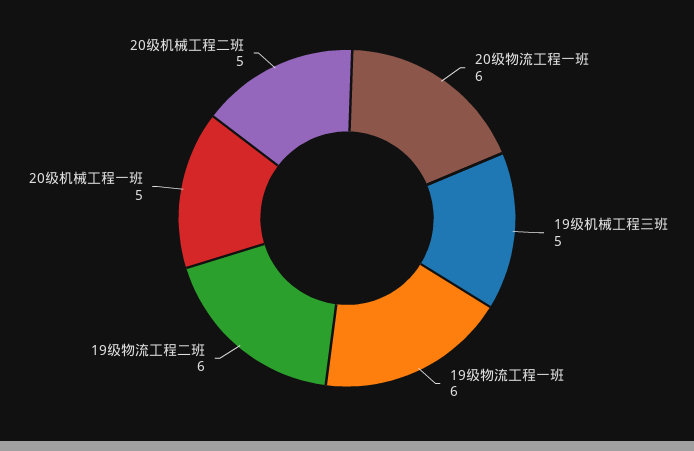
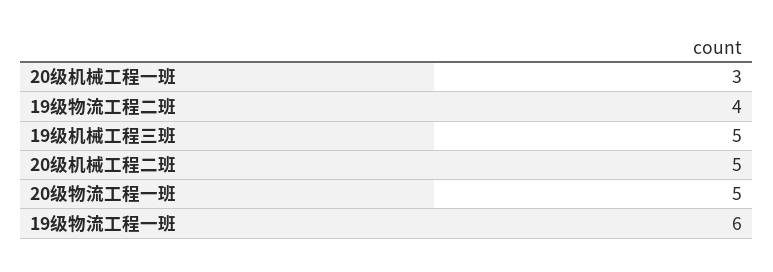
  {
-   "20级物流工程一班": 6,
+   "20级物流工程一班": 5,
    "19级机械工程三班": 5,
    "19级物流工程一班": 6,
-   "19级物流工程二班": 6,
+   "19级物流工程二班": 4,
-   "20级机械工程一班": 5,
+   "20级机械工程一班": 3,
    "20级机械工程二班": 5
  }

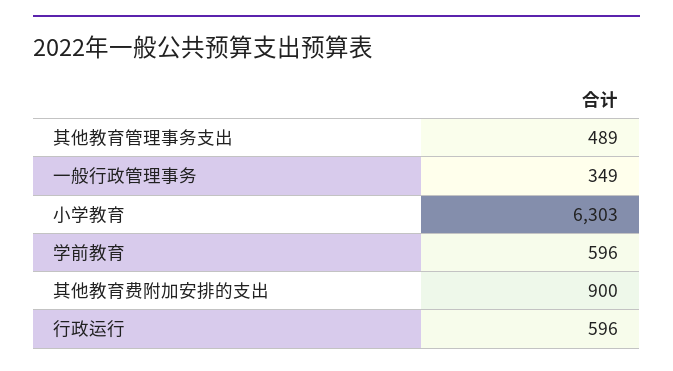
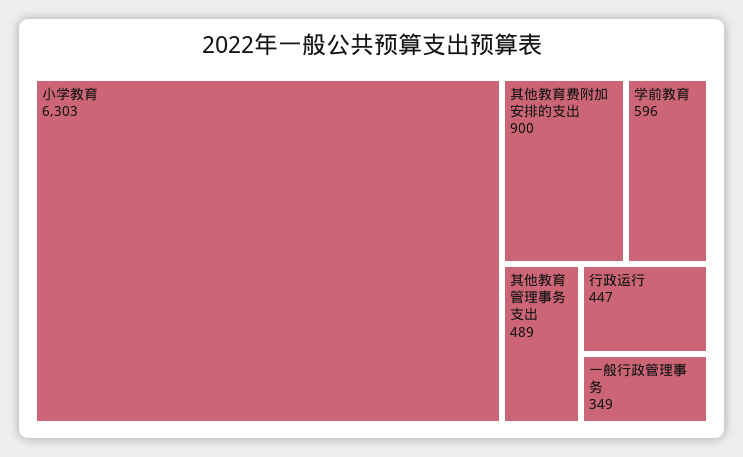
  {
    "其他教育管理事务支出": 489,
    "一般行政管理事务": 349,
    "小学教育": 6303,
    "学前教育": 596,
    "其他教育费附加安排的支出": 900,
-   "行政运行": 596
+   "行政运行": 447
  }

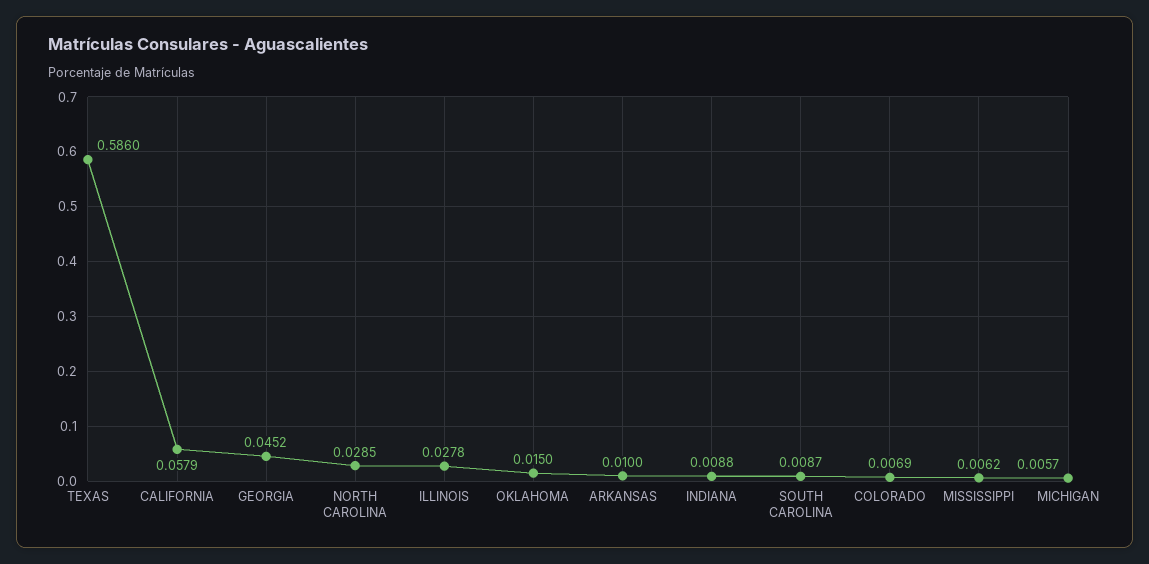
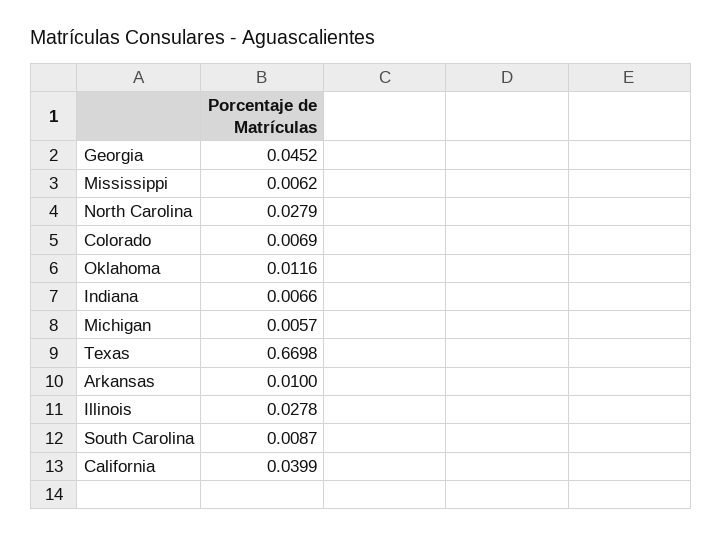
  {
-   "TEXAS": 0.586,
+   "TEXAS": 0.6698,
-   "CALIFORNIA": 0.0579,
+   "CALIFORNIA": 0.0399,
    "GEORGIA": 0.0452,
-   "NORTH CAROLINA": 0.0285,
+   "NORTH CAROLINA": 0.0279,
    "ILLINOIS": 0.0278,
-   "OKLAHOMA": 0.015,
+   "OKLAHOMA": 0.0116,
    "ARKANSAS": 0.01,
-   "INDIANA": 0.0088,
+   "INDIANA": 0.0066,
    "SOUTH CAROLINA": 0.0087,
    "COLORADO": 0.0069,
    "MISSISSIPPI": 0.0062,
    "MICHIGAN": 0.0057
  }

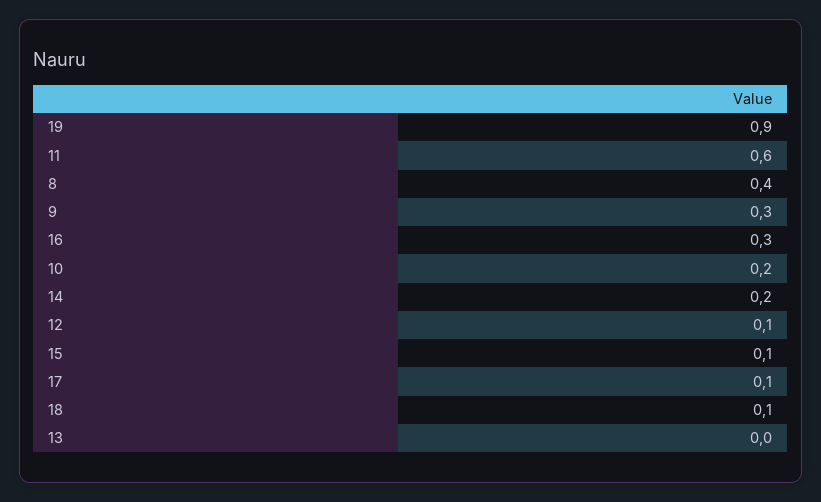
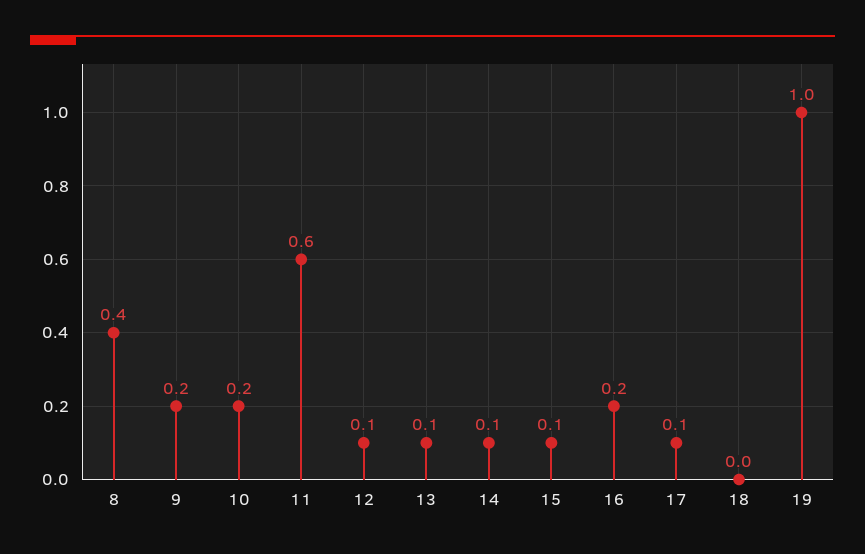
  {
-   "19": 0.9,
+   "19": 1,
    "11": 0.6,
    "8": 0.4,
-   "9": 0.3,
+   "9": 0.2,
-   "16": 0.3,
+   "16": 0.2,
    "10": 0.2,
-   "14": 0.2,
+   "14": 0.1,
    "12": 0.1,
    "15": 0.1,
    "17": 0.1,
-   "18": 0.1,
+   "18": 0,
-   "13": 0
+   "13": 0.1
  }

▶ Instruction: Find the word "NORTH" in the records and pull out each line that has it.

▶ Your solution:
-   "NORTH CAROLINA": 0.0285,
+   "NORTH CAROLINA": 0.0279,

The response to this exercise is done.